In 2005, in celebration of World Environment Day, Mangrum created a 40 ft tall and 16 ft wide Mushroom Cloud of live wheatgrass. The project was grown over a 2-week period in various locations in San Francisco and contained 300 lbs of dry wheatgrass seed. The cloud towered over an artificial cityscape made from industrial parts. The title of the project was "Detonation Earth" and was installed at Red Ink Studios in San Francisco.

Mangrum continued to utilize organic elements such as wheatgrass, flowers and palm leaves with car parts, bullets, machine wheels, and sand in his large scale ephemeral installations. He created site specific works for SFMOMA Gallery at Fort Mason San Francisco Museum of Modern Art#SFMOMA Artists Gallery at Fort Mason, Bioneers Conference and the M. H. de Young Memorial Museum. Mangrum also continued to produce three-dimensional installations at local galleries such as Urbis Artium, (now Mark Wolfe Contemporary Art), pop up exhibits and festivals.

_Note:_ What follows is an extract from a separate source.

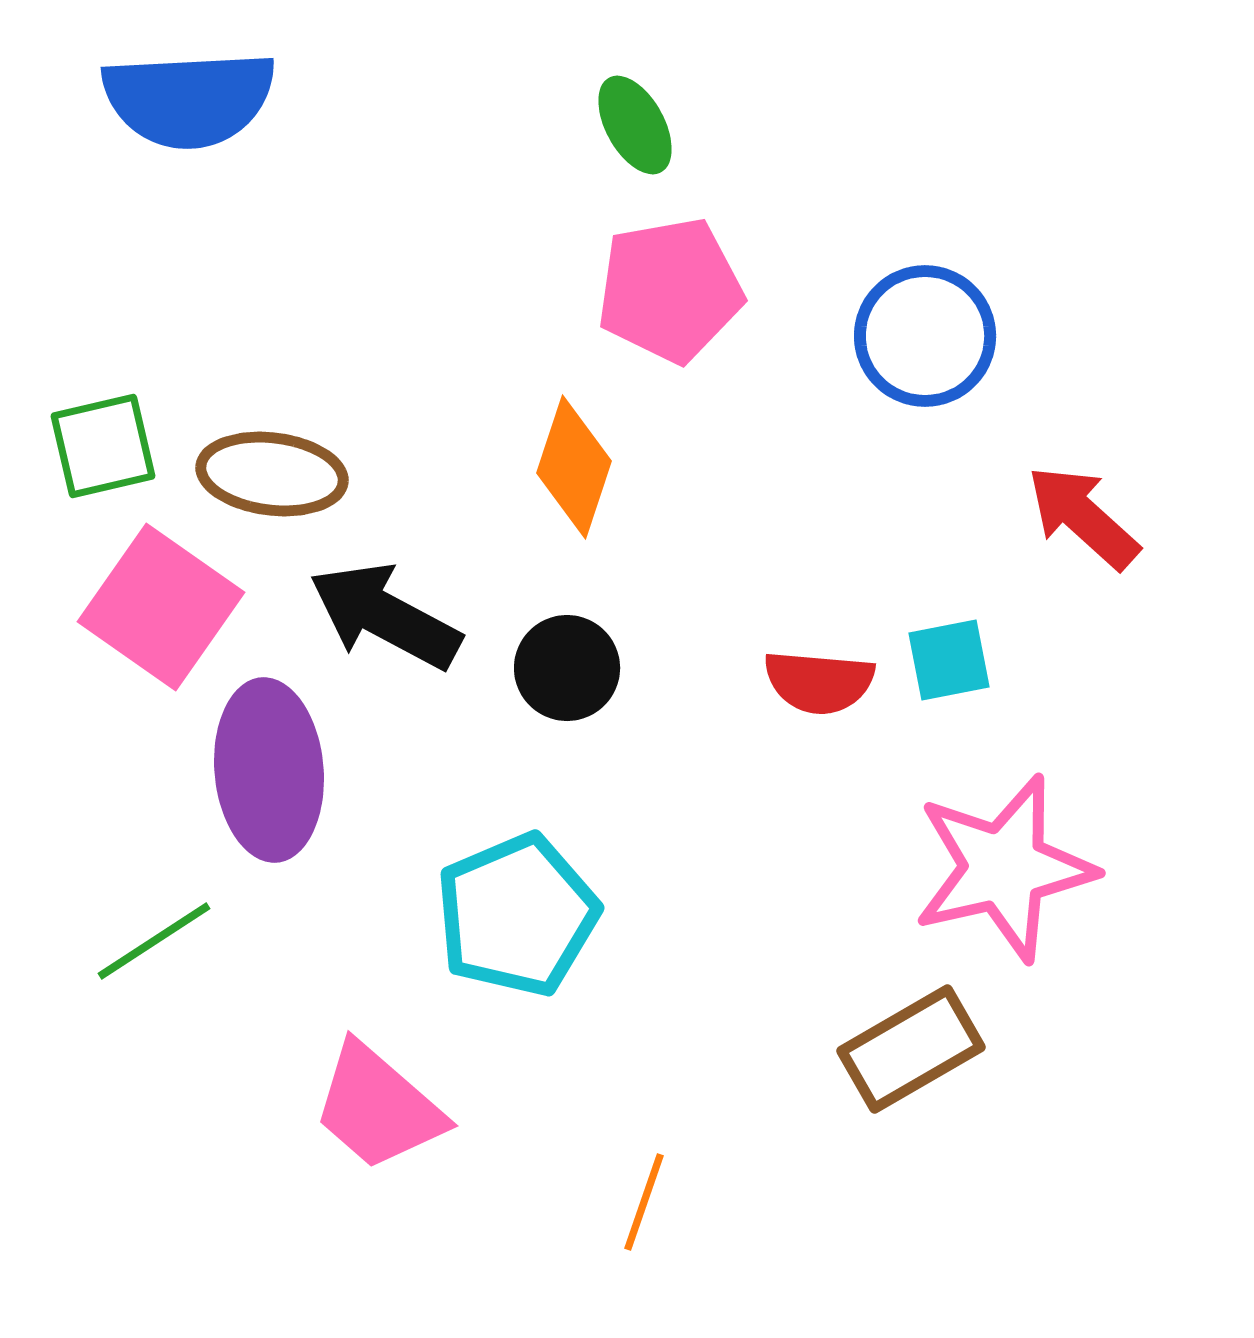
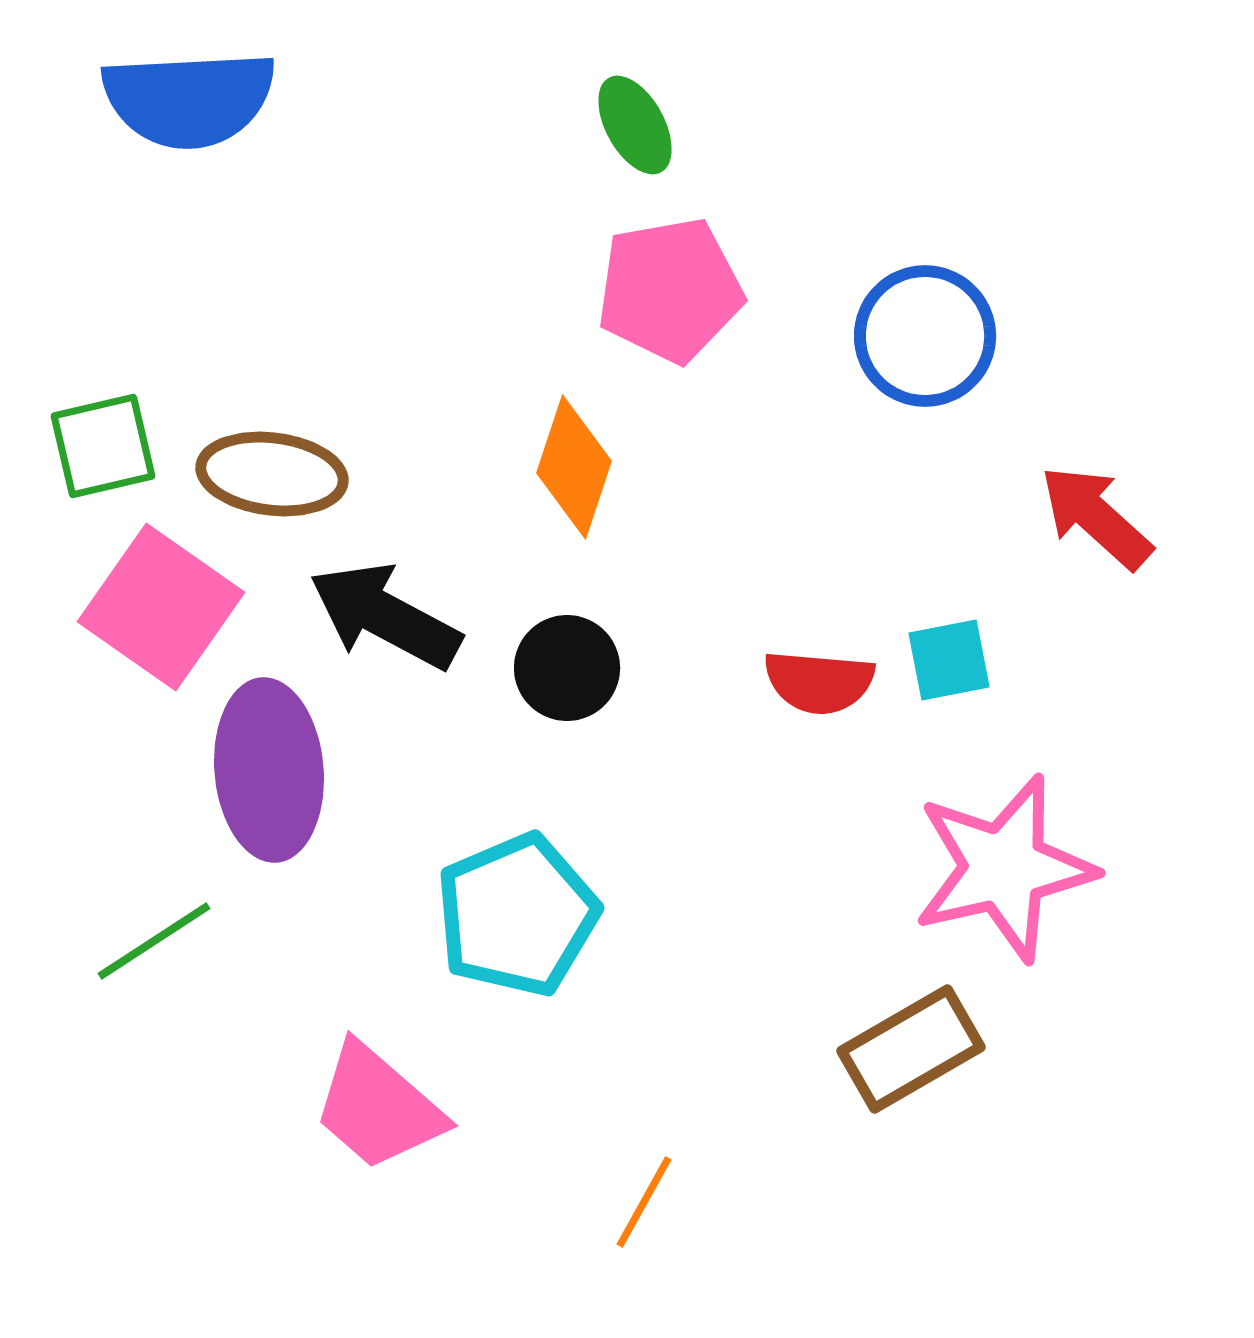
red arrow: moved 13 px right
orange line: rotated 10 degrees clockwise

Additionally, he founded an alternative warehouse space known as Facility 3 from 1997 to 2003, which functioned as a multi-use art studio and event space that hosted many performers and theatrical groups like Shotgun Players and musicians such as Sean Hayes (musician), Jolie Holland, Extra Action Marching Band; various Burning Man and DJ events, including the late DJ Cheb i Sabbah and Lorin Bassnectar.

==New York==
In 2008, Mangrum moved to New York. He had installed a solo show titled, “Impressions” at Chi Contemporary Gallery (now Causey Contemporary) in Brooklyn, 2006. This solo show marked the emergence of sand painting as a primary feature in his work. He produced a second solo show at Chi Contemporary in 2009, titled “Chrysalis Stage.” Mangrum began his series of over 700 sand paintings in public spaces of New York City in 2009 and continues currently. The public is most likely to view these paintings periodically in Washington Square Park and Union Square, Manhattan. In 2010, he created a sand runway for designer Jen Kao during Fashion Week which landed him Vanity Fair as a cartoon. In 2018, for Fashion Week NYC Mangrum was commissioned by Designer Prabal Gurung to create 3 sand paintings for a fashion runway featured in NY Times Mangrum has appeared on multiple media outlets and blogs. He regularly posts updates of his works in progress live on social media and his website. His sand-stained hands were included on the cover of Humans of New York (HONY), by photographer, Brandon Stanton, and later appeared in Episode 1 "Time" (19:20-21:20) of Humans of New York: The Series

==Broadcasts==
After a brief appearance in 2012, where a time lapse was created at Washington Square Park for the "Word on the Street", Joe was a guest on Sesame Street in 2013 featured in the "People in Your Neighborhood segment with Murray and Ovejita, creating a portrait of the pair of Muppets in sand with a distinctive background of The Mona Lisa. He has also been interviewed for the PBS art program, Spark on KQED, 2006 and PBS, Chicago Tonight WTTW, 2013.

==Festivals==
Joe Mangrum has designed and created sculptural installations and architectural pieces for Coachella Valley Music and Arts Festival, The Electric Daisy Carnival, The Mile High Music Festival and All Points West Music & Arts Festival among many others.